● Supplied records
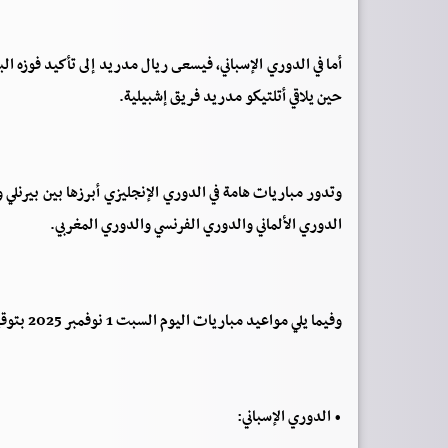
أما في الدوري الإسباني، فيسعى ريال مدريد إلى تأكيد فوزه الب
حين يلاقي أتلتيكو مدريد فريق إشبيلية.
وتدور مباريات هامة في الدوري الإنجليزي أبرزها بين بيرنلي
الدوري الألماني والدوري الفرنسي والدوري المغربي.
وفيما يلي مواعيد مباريات اليوم السبت 1 نوفمبر 2025 بتوقيت مكة المكرمة والقنوات الناقلة:
• الدوري الإسباني:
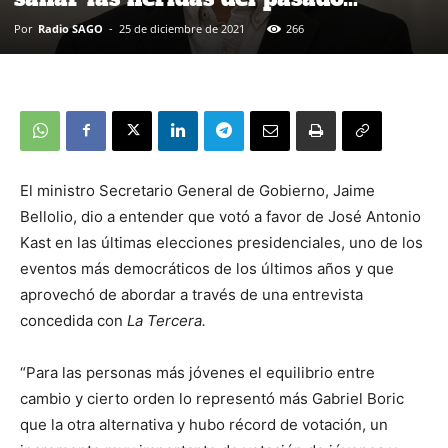
Por
Radio SAGO
-
25 de diciembre de 2021
266
El ministro Secretario General de Gobierno, Jaime
Bellolio, dio a entender que votó a favor de José Antonio
Kast en las últimas elecciones presidenciales, uno de los
eventos más democráticos de los últimos años y que
aprovechó de abordar a través de una entrevista
concedida con
La Tercera.
“Para las personas más jóvenes el equilibrio entre
cambio y cierto orden lo representó más Gabriel Boric
que la otra alternativa y hubo récord de votación, un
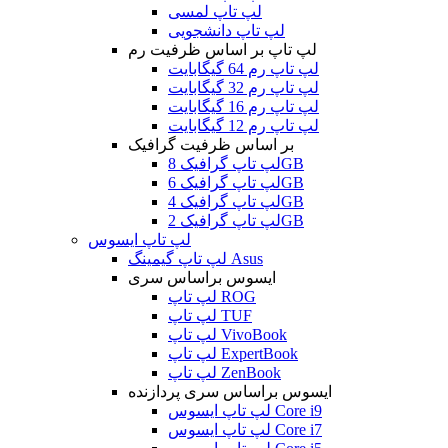
لپ تاپ لمسی
لپ تاپ دانشجویی
لپ تاپ بر اساس ظرفیت رم
لپ تاپ رم 64 گیگابایت
لپ تاپ رم 32 گیگابایت
لپ تاپ رم 16 گیگابایت
لپ تاپ رم 12 گیگابایت
بر اساس ظرفیت گرافیک
لپ تاپ گرافیک 8GB
لپ تاپ گرافیک 6GB
لپ تاپ گرافیک 4GB
لپ تاپ گرافیک 2GB
لپ تاپ ایسوس
لپ تاپ گیمینگ Asus
ایسوس براساس سری
لپ تاپ ROG
لپ تاپ TUF
لپ تاپ VivoBook
لپ تاپ ExpertBook
لپ تاپ ZenBook
ایسوس براساس سری پردازنده
لپ تاپ ایسوس Core i9
لپ تاپ ایسوس Core i7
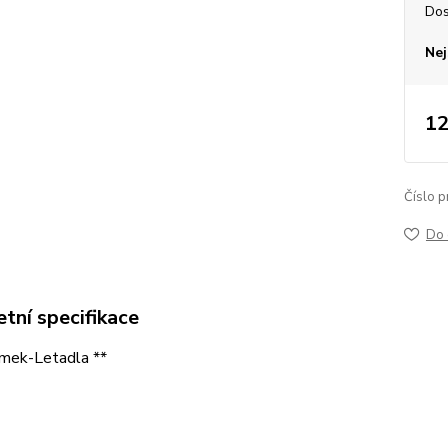
Dos
Nej
12
Číslo p
Do 
tní specifikace
ámek-Letadla **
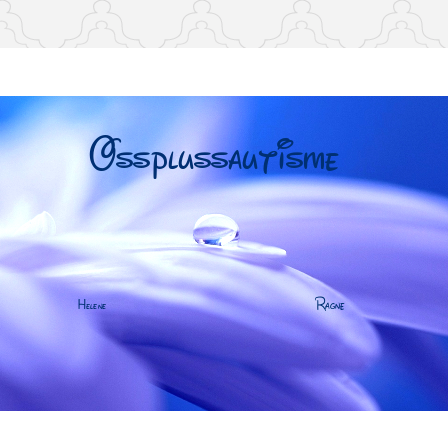
arneautisme, familie, annerledes hjem, foreldre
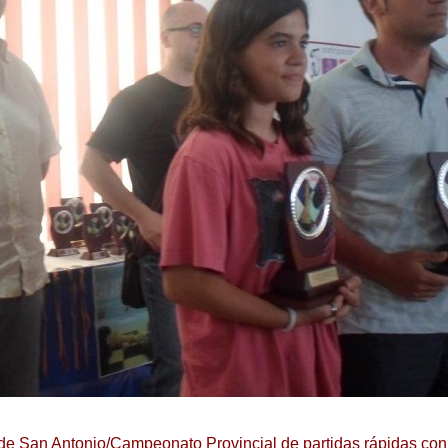
de San Antonio/Campeonato Provincial de partidas rápidas con 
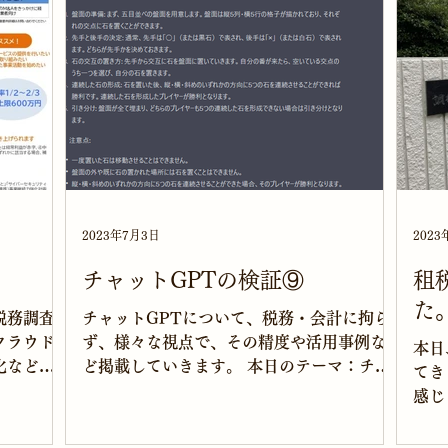
2023年7月3日
2023
チャットGPTの検証⑨
租
た
税務調査
チャットGPTについて、税務・会計に拘ら
クラウド
ず、様々な視点で、その精度や活用事例な
本日
化など、
ど掲載していきます。 本日のテーマ：チャ
てきました。
 調布駅
ットGPTとゲームはできるのか。 今回は、
感じ
新宿⇔調布
五目並べで対局できるのかをチャットGPT
室は
士 公益法
に尋ねてみます。 指定したところとは違う
着、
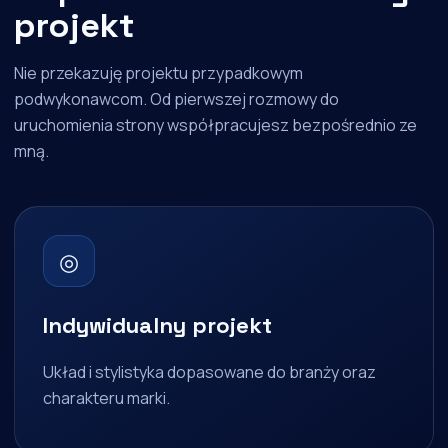
projekt
Nie przekazuję projektu przypadkowym
podwykonawcom. Od pierwszej rozmowy do
uruchomienia strony współpracujesz bezpośrednio ze
mną.
◎
Indywidualny projekt
Układ i stylistyka dopasowane do branży oraz
charakteru marki.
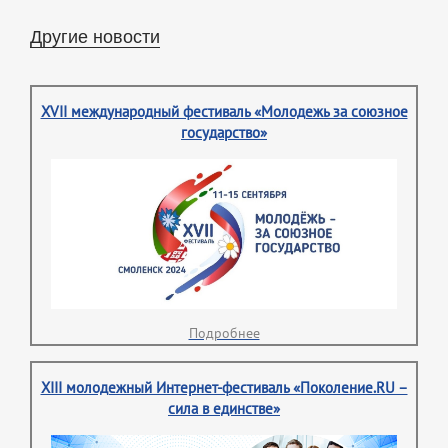
Другие новости
XVII международный фестиваль «Молодежь за союзное
государство»
Подробнее
XIII молодежный Интернет-фестиваль «Поколение.RU –
сила в единстве»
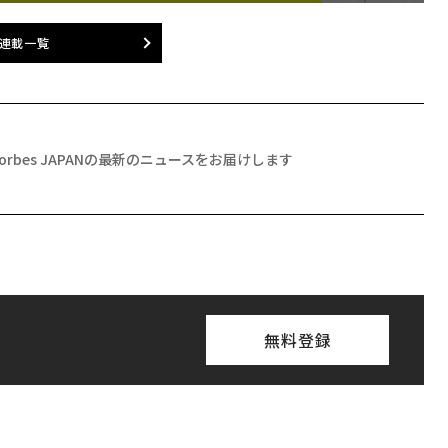
連載一覧
Forbes JAPANの最新のニュースをお届けします
無料登録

● Task item
Output every line of the material from the line containing "arneautisme, familie, annerledes" through the line containing "de San Antonio/Campeonato", inclusive, as a numbered list with blank lines left out. Leave the pictures out of the answer.

● Answer box
1. arneautisme, familie, annerledes hjem, foreldre
2. de San Antonio/Campeonato Provincial de partidas rápidas con 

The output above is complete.